Written request - Rewrite the lines below as a JSON list of strings, one string per line, and omit any blank lines.

**** Given entries

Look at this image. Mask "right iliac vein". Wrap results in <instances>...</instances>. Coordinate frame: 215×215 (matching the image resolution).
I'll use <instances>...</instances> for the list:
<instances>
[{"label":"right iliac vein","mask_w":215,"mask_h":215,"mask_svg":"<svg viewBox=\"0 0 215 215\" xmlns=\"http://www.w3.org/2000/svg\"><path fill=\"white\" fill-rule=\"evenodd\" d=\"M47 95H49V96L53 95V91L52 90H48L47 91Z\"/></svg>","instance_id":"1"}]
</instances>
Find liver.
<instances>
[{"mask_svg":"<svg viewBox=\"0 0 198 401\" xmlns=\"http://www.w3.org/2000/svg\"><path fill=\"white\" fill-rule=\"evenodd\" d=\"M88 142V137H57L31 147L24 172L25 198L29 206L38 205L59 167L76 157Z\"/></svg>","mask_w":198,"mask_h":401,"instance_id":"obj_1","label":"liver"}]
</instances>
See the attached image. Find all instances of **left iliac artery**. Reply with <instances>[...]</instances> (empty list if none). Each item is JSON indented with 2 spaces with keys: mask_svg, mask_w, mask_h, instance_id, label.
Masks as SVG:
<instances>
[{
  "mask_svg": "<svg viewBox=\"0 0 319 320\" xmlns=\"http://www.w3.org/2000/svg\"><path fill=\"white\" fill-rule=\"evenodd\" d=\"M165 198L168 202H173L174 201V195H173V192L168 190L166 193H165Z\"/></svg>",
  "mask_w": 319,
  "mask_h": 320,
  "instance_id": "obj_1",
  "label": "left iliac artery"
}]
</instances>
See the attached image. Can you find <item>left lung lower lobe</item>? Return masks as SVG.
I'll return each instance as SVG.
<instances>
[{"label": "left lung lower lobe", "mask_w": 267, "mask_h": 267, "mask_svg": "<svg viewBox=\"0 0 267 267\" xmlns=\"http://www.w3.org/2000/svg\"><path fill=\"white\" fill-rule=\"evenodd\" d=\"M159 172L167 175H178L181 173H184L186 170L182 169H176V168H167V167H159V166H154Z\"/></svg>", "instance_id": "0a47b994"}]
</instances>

********

Written response -
[
  "Look at this image. Mask \"right iliac vein\". Wrap results in <instances>...</instances>. Coordinate frame: 215×215 (matching the image resolution).",
  "I'll use <instances>...</instances> for the list:",
  "<instances>",
  "[{\"label\":\"right iliac vein\",\"mask_w\":215,\"mask_h\":215,\"mask_svg\":\"<svg viewBox=\\\"0 0 215 215\\\" xmlns=\\\"http://www.w3.org/2000/svg\\\"><path fill=\\\"white\\\" fill-rule=\\\"evenodd\\\" d=\\\"M47 95H49V96L53 95V91L52 90H48L47 91Z\\\"/></svg>\",\"instance_id\":\"1\"}]",
  "</instances>",
  "Find liver.",
  "<instances>",
  "[{\"mask_svg\":\"<svg viewBox=\\\"0 0 198 401\\\" xmlns=\\\"http://www.w3.org/2000/svg\\\"><path fill=\\\"white\\\" fill-rule=\\\"evenodd\\\" d=\\\"M88 142V137H57L31 147L24 172L25 198L29 206L38 205L59 167L76 157Z\\\"/></svg>\",\"mask_w\":198,\"mask_h\":401,\"instance_id\":\"obj_1\",\"label\":\"liver\"}]",
  "</instances>",
  "See the attached image. Find all instances of **left iliac artery**. Reply with <instances>[...]</instances> (empty list if none). Each item is JSON indented with 2 spaces with keys: mask_svg, mask_w, mask_h, instance_id, label.",
  "Masks as SVG:",
  "<instances>",
  "[{",
  "  \"mask_svg\": \"<svg viewBox=\\\"0 0 319 320\\\" xmlns=\\\"http://www.w3.org/2000/svg\\\"><path fill=\\\"white\\\" fill-rule=\\\"evenodd\\\" d=\\\"M165 198L168 202H173L174 201V195H173V192L168 190L166 193H165Z\\\"/></svg>\",",
  "  \"mask_w\": 319,",
  "  \"mask_h\": 320,",
  "  \"instance_id\": \"obj_1\",",
  "  \"label\": \"left iliac artery\"",
  "}]",
  "</instances>",
  "See the attached image. Can you find <item>left lung lower lobe</item>? Return masks as SVG.",
  "I'll return each instance as SVG.",
  "<instances>",
  "[{\"label\": \"left lung lower lobe\", \"mask_w\": 267, \"mask_h\": 267, \"mask_svg\": \"<svg viewBox=\\\"0 0 267 267\\\" xmlns=\\\"http://www.w3.org/2000/svg\\\"><path fill=\\\"white\\\" fill-rule=\\\"evenodd\\\" d=\\\"M159 172L167 175H178L181 173H184L186 170L182 169H176V168H167V167H159V166H154Z\\\"/></svg>\", \"instance_id\": \"0a47b994\"}]",
  "</instances>"
]